Il motivo è tutto giuridico. A chiarirlo è lo stesso presidente del Tribunale di Milano, Fabio Roia, che poco dopo la lettura della sentenza ha diramato una nota per spiegare che le testimonianze dichiarate “non utilizzabili” risalgono al 2012: vale a dire in momento in cui erano già emersi “indizi non equivoci” a carico delle ospiti di Arcore che proprio per questo “non potevano legittimamente rivestire l’ufficio pubblico di testimone”. Furono invece ascoltate come testimoni quando già erano “sostanzialmente indagate di reato connesso”. Ed è proprio questo aspetto giuridico, chiarisce la presidenza del Tribunale in punta di diritto, a rendere “non configurabile” non solo “il delitto di falsa testimonianza ma neppure il reato di corruzione in atti giudiziari, mancando la qualità di pubblico ufficiale (vale a dire il testimone) in capo al ‘corrotto'”. Il principio è questo: “Se il soggetto che si assume come corrotto non può qualificarsi come pubblico ufficiale e dunque manca un elemento costitutivo del delitto corruttivo, giuridicamente quest’ultimo non può sussistere nemmeno nei confronti del l’ipotizzato corruttore, nel caso di specie Berlusconi. Infatti, la corruzione in atti giudiziari presuppone necessariamente un accordo tra il pubblico ufficiale corrotto e il corruttore”. Di “questione giuridica” ha parlato anche il procuratore aggiunto Tiziana Siciliano: “Dei testimoni, anche pubblici ufficiali, hanno ricevuto pagamenti per testimoniare il falso e questo ruolo non gli è stato riconosciuto. Fa parte del nostro sistema giudiziario”. Per avere un quadro più chiaro, bisognerà aspettare il deposito delle motivazioni della sentenza, atteso entro 90 giorni.
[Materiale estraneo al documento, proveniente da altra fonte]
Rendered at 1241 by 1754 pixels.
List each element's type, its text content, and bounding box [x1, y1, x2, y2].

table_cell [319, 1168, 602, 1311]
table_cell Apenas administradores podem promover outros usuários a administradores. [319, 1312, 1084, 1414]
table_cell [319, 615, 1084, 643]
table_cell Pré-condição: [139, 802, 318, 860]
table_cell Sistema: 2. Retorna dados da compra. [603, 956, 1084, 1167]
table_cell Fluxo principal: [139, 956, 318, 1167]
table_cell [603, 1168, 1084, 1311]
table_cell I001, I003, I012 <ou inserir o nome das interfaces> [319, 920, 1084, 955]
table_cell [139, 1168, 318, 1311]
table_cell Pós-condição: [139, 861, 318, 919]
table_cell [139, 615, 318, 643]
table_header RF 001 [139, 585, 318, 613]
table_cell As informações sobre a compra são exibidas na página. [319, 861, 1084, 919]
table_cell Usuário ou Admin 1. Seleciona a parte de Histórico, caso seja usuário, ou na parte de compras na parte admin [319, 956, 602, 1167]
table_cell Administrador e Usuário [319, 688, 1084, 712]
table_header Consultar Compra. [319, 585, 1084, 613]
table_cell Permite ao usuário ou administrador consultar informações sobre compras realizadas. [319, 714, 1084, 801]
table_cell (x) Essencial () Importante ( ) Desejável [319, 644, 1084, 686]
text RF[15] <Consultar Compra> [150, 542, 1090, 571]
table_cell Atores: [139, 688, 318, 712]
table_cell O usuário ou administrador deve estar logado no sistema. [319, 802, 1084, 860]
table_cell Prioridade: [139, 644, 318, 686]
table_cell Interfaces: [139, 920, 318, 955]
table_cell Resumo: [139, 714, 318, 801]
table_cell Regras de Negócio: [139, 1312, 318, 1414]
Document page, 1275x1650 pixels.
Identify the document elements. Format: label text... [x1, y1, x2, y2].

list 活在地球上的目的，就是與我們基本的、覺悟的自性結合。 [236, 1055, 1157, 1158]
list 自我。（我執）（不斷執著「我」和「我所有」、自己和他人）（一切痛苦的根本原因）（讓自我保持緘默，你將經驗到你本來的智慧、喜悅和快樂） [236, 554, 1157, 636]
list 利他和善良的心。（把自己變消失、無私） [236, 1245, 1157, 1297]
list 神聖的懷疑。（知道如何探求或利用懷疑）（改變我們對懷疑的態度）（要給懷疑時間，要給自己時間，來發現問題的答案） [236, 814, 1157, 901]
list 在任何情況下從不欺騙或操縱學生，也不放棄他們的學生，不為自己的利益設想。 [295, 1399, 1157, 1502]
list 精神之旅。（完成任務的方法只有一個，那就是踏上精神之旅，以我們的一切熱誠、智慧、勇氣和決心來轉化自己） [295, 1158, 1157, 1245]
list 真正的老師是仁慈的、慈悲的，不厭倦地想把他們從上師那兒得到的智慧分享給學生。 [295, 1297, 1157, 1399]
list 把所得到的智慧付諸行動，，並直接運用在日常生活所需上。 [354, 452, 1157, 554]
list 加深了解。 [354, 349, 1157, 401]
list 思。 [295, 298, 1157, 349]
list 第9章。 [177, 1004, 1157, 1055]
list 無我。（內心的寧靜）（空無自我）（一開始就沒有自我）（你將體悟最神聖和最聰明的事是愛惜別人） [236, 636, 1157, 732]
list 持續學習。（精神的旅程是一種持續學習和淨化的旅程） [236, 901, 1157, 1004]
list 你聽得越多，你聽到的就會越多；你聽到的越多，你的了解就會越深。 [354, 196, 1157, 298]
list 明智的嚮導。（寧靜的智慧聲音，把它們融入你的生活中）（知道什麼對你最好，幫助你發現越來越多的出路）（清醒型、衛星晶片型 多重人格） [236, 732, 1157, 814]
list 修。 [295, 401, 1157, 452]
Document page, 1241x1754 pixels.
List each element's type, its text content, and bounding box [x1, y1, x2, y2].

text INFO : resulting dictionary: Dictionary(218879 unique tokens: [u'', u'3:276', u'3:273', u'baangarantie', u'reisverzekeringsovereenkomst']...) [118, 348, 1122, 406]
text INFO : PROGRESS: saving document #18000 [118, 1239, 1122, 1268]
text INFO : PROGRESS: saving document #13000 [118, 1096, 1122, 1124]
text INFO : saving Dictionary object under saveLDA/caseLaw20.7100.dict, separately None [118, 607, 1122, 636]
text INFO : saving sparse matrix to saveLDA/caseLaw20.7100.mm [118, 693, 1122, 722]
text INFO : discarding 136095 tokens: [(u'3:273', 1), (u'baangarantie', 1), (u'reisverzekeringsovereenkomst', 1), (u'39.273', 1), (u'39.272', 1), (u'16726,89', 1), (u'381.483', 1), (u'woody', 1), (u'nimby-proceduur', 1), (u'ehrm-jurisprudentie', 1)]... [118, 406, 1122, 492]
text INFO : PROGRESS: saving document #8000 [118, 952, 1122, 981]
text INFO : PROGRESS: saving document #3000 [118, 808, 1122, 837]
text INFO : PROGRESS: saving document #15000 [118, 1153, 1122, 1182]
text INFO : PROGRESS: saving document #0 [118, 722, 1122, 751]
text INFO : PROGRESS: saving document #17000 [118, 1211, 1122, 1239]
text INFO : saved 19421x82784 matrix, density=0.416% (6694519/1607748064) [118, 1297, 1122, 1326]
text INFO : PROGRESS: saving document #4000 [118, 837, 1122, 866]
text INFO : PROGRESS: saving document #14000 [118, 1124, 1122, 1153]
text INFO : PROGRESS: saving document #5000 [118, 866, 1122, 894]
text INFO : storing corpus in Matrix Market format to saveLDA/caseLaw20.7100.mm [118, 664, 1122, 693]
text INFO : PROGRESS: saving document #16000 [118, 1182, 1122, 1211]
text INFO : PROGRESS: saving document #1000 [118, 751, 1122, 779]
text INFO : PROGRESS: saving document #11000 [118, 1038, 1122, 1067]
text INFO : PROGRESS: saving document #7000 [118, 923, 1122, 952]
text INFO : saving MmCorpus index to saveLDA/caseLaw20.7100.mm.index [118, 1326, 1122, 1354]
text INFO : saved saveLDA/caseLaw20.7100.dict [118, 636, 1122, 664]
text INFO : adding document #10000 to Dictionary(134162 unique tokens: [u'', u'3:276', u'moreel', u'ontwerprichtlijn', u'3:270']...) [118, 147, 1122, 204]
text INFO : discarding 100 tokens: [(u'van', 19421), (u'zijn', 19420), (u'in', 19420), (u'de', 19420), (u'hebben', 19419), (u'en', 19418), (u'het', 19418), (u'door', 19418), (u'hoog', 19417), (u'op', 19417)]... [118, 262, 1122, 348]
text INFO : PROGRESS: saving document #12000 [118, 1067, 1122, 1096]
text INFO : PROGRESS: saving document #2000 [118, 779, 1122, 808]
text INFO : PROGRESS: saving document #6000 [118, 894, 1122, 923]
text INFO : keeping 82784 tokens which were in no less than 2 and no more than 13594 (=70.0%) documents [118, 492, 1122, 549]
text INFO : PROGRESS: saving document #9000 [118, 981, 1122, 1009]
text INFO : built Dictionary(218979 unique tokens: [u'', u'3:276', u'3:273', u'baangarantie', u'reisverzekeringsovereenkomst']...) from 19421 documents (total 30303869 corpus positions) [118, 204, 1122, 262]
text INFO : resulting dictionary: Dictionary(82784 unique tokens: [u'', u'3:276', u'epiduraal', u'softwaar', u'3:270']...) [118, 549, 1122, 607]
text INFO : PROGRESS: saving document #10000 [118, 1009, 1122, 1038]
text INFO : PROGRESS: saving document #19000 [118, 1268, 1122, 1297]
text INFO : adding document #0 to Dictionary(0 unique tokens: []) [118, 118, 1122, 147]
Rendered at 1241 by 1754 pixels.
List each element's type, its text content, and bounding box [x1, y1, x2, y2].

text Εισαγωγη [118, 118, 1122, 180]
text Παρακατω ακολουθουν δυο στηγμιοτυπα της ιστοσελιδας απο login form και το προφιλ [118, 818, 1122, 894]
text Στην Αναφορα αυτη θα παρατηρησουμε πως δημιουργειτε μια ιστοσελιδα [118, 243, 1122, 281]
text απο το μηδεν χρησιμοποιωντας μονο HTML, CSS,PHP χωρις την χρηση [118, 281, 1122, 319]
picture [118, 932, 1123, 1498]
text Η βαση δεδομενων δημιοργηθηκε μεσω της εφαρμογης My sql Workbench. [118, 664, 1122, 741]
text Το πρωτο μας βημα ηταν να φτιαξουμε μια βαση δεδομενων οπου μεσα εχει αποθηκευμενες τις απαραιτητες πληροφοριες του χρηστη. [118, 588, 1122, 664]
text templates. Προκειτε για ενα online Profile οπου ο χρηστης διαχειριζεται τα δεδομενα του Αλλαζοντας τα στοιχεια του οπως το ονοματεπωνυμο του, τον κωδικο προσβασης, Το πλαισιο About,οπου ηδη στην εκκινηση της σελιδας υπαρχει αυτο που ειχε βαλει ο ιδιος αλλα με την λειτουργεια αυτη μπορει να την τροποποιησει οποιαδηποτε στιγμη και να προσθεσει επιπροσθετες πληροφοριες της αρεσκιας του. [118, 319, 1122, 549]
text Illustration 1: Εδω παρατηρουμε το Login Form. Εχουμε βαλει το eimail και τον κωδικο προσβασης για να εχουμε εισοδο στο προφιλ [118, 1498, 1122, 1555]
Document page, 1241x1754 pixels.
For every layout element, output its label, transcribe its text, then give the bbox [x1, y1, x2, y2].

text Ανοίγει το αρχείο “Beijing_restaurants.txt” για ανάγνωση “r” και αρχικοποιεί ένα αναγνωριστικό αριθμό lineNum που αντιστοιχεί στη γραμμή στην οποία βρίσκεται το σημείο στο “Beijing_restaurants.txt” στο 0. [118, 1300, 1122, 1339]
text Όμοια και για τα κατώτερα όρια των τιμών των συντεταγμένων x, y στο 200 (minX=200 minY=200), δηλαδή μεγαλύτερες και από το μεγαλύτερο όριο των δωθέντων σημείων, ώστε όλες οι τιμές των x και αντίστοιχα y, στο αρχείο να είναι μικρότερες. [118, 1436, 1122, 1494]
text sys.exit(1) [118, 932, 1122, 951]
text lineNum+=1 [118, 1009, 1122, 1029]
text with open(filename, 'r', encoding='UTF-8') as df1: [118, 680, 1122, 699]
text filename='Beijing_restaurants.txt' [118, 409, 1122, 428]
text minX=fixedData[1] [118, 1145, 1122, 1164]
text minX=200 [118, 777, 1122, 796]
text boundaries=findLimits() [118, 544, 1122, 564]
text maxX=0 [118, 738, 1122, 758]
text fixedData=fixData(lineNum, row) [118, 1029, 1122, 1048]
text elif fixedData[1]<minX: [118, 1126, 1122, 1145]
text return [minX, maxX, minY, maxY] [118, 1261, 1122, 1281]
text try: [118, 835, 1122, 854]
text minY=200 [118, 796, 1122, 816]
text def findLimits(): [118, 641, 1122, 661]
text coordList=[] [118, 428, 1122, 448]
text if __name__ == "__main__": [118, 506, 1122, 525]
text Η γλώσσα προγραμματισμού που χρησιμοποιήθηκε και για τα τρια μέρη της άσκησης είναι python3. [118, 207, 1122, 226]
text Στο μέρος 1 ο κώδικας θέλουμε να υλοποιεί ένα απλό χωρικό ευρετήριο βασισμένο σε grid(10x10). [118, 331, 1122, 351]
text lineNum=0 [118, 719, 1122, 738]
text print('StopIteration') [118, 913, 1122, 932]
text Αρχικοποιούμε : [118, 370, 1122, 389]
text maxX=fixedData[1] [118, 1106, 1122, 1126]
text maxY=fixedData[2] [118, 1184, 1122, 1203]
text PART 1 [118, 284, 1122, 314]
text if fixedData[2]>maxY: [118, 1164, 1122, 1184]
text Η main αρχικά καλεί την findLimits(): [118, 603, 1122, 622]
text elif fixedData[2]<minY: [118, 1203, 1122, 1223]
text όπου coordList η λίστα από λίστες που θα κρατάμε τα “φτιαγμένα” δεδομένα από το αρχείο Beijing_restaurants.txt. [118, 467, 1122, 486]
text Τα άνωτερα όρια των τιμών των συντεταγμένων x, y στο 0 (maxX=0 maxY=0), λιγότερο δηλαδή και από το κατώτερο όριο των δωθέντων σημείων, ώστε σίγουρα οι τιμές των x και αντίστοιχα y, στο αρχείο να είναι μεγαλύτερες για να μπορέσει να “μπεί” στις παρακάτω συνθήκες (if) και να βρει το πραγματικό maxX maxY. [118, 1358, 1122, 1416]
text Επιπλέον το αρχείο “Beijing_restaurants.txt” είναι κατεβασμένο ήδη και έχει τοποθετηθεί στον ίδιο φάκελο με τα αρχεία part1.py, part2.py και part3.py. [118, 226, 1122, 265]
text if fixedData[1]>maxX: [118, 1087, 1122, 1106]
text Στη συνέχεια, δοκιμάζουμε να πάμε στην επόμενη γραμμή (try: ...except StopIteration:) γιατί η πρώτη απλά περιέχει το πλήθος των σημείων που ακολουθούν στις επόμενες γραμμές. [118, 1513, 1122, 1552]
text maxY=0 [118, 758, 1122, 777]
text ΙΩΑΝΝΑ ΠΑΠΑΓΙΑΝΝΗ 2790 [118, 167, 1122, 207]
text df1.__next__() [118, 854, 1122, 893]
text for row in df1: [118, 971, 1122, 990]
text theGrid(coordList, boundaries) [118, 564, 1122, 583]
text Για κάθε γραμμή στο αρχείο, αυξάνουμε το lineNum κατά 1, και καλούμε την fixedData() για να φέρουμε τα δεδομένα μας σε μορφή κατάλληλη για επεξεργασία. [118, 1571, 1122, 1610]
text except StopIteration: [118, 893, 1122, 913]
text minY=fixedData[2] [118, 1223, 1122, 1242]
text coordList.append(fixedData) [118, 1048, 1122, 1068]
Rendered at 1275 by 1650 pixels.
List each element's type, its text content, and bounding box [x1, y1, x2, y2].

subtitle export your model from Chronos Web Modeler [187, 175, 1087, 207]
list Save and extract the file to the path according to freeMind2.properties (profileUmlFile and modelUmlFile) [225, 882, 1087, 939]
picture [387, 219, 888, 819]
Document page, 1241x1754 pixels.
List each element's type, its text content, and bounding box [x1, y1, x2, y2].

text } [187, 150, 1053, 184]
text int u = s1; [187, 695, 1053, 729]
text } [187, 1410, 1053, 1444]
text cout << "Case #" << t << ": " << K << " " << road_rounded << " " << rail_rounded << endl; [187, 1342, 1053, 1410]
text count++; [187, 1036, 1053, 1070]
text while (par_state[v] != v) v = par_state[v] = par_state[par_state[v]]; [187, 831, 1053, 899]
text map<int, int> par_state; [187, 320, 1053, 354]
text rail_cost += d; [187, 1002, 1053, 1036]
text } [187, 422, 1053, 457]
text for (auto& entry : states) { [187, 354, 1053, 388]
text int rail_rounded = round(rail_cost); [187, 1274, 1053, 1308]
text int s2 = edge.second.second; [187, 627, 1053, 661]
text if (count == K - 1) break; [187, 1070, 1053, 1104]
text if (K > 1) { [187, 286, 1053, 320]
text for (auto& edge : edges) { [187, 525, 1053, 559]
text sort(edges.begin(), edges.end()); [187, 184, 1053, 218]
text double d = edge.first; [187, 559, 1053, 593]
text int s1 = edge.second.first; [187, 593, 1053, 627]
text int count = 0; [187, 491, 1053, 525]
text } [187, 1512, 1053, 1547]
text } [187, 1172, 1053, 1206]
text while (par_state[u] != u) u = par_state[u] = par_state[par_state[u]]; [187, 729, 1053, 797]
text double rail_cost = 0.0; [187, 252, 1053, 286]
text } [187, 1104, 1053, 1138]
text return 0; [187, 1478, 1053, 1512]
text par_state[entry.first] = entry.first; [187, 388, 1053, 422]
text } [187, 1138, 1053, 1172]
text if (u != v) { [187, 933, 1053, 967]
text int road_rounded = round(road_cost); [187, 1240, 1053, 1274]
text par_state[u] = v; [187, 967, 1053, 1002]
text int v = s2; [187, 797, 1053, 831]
In aula, al momento della lettura della sentenza, c’era anche Karima El Marhoug, protagonista di una saga giudiziaria travolse l’allora presidente del consiglio in carica, con lo scandalo del “bunga bunga” e della “nipote di Moubarak” finito sulle prime pagine dei giornali di tutto il mondo. “Sono veramente felice, ho fatto bene a credere nella giustizia: ho aspettato tutti questi anni e finalmente è una sensazione di libertà”, ha commentato Ruby dopo aver stretto la mano ai pm e donato al procuratore aggiunto Tiziana Siciliano una copia del libro “Karima” dedicato alla storia della sua vita. “Sono stati anni difficili, dove ho perso la mia identità. Ruby è un’invenzione, mi chiamo Karima”, ha sottolineato. La showgirl dominicana MarySthell Polanco, una delle “olgettine” ospitata alle serate di Arcore, si è invece presentata in aula a inizio udienza: “Questi anni sono stati un inferno ma ho sensazioni positive, penso andrà bene”. Parole in un certo senso profetiche, alla luce di quanto sarebbe accaduto due ore dopo.